_REQUIREMENTS_.
Rewrite the part of the listing that opens with the line containing "Target: colon. (SVG masks)" and runs through the end of the listing, changing "segment" to "outline" and leaving everything else unchanged.

_MATERIAL TO PROCESS_.
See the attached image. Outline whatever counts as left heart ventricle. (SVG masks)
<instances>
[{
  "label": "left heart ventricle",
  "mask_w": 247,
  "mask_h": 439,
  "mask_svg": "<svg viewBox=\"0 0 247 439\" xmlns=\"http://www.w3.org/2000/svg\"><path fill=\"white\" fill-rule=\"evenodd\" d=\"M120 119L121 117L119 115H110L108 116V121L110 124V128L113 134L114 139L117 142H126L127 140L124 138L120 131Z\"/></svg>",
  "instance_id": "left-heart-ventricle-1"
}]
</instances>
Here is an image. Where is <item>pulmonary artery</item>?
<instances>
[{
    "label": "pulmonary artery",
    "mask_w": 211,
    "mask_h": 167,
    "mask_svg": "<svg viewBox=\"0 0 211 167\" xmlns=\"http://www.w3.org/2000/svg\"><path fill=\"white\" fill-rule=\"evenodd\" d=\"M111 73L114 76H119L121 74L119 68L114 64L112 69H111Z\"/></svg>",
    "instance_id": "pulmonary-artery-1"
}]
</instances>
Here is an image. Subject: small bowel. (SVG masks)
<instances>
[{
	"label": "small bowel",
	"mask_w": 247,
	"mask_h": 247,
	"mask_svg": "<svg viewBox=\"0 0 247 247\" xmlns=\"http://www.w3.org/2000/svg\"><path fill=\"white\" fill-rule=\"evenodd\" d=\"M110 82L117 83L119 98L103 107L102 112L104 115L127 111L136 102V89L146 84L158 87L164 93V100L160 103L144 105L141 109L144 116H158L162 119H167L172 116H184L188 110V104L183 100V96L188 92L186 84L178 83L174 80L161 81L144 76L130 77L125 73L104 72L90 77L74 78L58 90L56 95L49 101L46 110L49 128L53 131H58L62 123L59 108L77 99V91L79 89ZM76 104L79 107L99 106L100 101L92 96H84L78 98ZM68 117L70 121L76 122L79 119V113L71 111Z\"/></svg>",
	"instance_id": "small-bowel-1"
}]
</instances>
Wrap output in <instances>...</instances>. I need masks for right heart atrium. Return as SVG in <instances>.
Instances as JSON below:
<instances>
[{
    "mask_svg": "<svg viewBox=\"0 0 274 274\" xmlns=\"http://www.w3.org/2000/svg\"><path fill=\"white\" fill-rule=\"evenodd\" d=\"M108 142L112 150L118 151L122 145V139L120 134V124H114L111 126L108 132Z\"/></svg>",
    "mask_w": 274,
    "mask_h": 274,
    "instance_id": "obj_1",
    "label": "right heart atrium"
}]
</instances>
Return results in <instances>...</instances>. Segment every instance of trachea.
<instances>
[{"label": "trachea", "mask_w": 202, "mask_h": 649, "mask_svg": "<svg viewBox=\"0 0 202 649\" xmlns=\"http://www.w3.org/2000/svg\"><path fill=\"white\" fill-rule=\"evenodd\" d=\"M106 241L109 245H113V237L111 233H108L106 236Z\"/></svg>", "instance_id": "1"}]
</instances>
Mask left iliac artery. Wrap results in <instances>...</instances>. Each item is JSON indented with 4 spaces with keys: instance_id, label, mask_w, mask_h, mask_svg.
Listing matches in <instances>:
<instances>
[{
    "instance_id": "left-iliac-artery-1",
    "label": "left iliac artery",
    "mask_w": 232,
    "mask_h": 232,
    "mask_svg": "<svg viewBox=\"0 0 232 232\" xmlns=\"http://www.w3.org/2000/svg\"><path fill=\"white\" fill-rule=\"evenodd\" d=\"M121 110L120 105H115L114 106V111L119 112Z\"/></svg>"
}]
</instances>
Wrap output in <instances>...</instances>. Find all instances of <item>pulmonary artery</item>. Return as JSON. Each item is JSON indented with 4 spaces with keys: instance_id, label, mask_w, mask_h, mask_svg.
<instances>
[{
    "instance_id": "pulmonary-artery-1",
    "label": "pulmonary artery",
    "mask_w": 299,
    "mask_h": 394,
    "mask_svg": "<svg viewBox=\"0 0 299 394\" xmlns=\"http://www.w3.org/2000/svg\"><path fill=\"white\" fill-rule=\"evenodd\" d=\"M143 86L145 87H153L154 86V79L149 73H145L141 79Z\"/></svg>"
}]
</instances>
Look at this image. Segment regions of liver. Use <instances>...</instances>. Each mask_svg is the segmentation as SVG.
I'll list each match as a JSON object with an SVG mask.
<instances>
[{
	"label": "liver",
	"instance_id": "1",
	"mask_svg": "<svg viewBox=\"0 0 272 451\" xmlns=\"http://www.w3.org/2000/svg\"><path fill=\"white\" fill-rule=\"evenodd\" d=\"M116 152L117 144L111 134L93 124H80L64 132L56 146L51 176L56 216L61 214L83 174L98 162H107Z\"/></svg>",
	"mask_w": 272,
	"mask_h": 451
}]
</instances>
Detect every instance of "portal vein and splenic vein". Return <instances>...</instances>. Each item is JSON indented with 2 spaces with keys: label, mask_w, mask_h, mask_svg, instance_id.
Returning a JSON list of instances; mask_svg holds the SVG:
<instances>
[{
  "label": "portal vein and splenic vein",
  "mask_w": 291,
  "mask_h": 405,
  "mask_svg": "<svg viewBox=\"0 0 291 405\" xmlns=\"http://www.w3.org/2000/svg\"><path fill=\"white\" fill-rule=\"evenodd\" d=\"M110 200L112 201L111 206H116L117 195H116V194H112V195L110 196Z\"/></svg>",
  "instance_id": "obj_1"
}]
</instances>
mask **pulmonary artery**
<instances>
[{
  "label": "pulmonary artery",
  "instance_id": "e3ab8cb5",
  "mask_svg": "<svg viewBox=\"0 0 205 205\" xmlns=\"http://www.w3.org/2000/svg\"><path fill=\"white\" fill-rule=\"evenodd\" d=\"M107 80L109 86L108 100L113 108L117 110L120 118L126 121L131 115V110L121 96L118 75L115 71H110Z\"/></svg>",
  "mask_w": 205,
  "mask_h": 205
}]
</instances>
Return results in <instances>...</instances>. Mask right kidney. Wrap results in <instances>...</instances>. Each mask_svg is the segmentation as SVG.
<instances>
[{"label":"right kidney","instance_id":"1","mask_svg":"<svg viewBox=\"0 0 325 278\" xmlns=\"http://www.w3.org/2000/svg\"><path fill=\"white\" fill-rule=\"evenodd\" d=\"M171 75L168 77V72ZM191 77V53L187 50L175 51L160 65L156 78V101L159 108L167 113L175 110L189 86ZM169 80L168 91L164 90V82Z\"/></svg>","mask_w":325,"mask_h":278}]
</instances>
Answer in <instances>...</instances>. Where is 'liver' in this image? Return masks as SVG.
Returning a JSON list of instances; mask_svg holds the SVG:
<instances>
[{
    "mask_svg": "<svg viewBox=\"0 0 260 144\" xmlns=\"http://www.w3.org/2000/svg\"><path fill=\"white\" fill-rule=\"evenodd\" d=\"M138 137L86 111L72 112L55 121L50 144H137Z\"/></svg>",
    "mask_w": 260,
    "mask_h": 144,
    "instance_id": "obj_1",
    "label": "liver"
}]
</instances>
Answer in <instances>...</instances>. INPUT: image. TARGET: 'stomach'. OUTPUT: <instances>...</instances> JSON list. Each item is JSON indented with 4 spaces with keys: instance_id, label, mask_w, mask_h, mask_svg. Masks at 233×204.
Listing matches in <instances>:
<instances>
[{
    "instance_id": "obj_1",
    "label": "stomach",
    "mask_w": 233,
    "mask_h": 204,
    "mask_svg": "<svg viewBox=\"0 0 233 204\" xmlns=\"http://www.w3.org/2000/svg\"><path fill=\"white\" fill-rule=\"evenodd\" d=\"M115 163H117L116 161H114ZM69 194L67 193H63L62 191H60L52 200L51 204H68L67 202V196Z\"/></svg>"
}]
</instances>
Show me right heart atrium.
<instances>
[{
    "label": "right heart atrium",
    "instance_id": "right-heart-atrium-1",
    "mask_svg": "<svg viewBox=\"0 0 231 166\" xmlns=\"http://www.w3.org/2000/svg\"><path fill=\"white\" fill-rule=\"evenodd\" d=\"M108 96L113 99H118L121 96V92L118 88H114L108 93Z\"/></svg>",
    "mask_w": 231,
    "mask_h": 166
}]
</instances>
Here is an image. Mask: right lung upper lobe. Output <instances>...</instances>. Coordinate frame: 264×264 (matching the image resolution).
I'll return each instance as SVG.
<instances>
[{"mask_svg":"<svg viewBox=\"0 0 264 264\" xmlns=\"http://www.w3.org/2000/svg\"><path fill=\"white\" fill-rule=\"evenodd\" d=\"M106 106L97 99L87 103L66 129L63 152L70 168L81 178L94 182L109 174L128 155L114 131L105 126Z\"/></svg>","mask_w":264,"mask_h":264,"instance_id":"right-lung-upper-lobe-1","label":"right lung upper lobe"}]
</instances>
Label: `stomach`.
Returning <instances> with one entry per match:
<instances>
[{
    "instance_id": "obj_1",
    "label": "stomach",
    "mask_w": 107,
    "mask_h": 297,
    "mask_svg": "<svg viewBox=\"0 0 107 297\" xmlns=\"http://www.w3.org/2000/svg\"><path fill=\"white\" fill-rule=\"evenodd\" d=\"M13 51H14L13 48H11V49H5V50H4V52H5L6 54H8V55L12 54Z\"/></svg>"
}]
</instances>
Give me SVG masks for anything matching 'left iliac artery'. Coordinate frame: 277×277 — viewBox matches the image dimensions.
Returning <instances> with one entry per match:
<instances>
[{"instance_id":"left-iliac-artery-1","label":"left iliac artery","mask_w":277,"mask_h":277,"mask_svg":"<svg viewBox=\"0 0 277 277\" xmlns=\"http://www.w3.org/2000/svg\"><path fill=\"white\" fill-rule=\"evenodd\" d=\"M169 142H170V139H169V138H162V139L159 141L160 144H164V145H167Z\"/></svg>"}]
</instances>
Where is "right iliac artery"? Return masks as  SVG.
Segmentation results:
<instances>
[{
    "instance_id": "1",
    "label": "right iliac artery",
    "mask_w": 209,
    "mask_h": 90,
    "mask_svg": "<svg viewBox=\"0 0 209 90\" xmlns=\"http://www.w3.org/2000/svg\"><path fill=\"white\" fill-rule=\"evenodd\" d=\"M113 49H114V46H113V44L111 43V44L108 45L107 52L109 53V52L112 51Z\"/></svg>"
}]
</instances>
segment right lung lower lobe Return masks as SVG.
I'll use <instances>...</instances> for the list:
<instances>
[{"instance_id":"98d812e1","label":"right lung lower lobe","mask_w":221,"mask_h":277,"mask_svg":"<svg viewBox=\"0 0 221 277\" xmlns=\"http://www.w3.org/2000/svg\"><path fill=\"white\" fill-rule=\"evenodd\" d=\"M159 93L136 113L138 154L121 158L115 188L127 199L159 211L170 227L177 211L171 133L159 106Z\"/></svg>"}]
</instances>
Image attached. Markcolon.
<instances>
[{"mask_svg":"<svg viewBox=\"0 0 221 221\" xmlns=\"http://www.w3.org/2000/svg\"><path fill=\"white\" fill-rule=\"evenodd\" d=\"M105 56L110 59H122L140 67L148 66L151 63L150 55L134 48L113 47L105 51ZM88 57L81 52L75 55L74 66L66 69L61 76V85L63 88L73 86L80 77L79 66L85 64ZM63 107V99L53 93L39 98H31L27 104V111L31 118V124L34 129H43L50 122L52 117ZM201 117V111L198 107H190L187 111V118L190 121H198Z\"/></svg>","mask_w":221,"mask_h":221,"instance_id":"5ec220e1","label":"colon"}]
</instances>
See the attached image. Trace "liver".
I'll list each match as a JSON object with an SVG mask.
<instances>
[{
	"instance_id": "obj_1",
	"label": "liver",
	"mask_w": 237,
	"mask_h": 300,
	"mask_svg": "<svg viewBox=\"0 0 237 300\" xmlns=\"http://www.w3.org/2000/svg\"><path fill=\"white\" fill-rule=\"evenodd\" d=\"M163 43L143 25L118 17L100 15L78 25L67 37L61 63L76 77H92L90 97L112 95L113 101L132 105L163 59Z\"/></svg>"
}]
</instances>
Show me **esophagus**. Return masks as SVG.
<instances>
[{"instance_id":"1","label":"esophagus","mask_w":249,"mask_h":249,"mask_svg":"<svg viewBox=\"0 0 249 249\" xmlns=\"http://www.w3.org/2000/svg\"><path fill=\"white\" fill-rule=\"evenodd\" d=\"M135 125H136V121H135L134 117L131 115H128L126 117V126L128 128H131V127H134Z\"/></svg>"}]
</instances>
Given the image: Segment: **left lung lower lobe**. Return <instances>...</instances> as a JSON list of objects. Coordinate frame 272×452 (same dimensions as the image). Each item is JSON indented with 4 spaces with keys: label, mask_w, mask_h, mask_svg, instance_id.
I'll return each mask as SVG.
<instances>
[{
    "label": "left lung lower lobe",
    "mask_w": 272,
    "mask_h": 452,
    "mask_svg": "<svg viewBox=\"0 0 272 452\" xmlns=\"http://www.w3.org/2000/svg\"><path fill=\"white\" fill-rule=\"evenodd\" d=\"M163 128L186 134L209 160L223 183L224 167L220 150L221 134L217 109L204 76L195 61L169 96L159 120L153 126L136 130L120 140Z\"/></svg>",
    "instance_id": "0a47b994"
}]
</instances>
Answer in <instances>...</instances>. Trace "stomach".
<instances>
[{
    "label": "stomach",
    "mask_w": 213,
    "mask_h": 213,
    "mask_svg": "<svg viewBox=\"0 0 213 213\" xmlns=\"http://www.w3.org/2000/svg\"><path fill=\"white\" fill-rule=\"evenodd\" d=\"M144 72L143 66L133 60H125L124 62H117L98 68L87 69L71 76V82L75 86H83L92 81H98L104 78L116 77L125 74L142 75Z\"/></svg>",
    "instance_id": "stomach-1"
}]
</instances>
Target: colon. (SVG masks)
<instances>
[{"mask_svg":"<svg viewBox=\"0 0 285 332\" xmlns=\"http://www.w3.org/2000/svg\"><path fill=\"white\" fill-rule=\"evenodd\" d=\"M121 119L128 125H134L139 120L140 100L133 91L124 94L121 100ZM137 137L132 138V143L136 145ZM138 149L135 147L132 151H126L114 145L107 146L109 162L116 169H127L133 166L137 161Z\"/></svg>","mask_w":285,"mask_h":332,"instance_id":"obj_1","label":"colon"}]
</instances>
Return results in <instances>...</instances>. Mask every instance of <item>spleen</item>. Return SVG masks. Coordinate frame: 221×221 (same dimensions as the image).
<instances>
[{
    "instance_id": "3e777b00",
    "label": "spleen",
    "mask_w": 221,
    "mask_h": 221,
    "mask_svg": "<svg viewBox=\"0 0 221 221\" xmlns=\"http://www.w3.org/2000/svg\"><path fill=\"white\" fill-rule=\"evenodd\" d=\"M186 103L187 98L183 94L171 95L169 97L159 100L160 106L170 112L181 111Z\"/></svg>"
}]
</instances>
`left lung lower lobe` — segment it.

_WRITTEN ANSWER_.
Target: colon. (SVG masks)
<instances>
[{"mask_svg":"<svg viewBox=\"0 0 285 332\" xmlns=\"http://www.w3.org/2000/svg\"><path fill=\"white\" fill-rule=\"evenodd\" d=\"M121 119L128 125H134L139 120L140 100L133 91L124 94L121 100ZM137 137L132 138V143L136 145ZM138 149L135 147L132 151H126L114 145L107 146L109 162L116 169H127L133 166L137 161Z\"/></svg>","mask_w":285,"mask_h":332,"instance_id":"obj_1","label":"colon"}]
</instances>
Return results in <instances>...</instances>. Mask every instance of <item>spleen</item>. Return SVG masks. Coordinate frame: 221×221 (same dimensions as the image).
<instances>
[{
    "instance_id": "3e777b00",
    "label": "spleen",
    "mask_w": 221,
    "mask_h": 221,
    "mask_svg": "<svg viewBox=\"0 0 221 221\" xmlns=\"http://www.w3.org/2000/svg\"><path fill=\"white\" fill-rule=\"evenodd\" d=\"M186 103L187 98L183 94L171 95L169 97L159 100L160 106L170 112L181 111Z\"/></svg>"
}]
</instances>
`left lung lower lobe` — outline it.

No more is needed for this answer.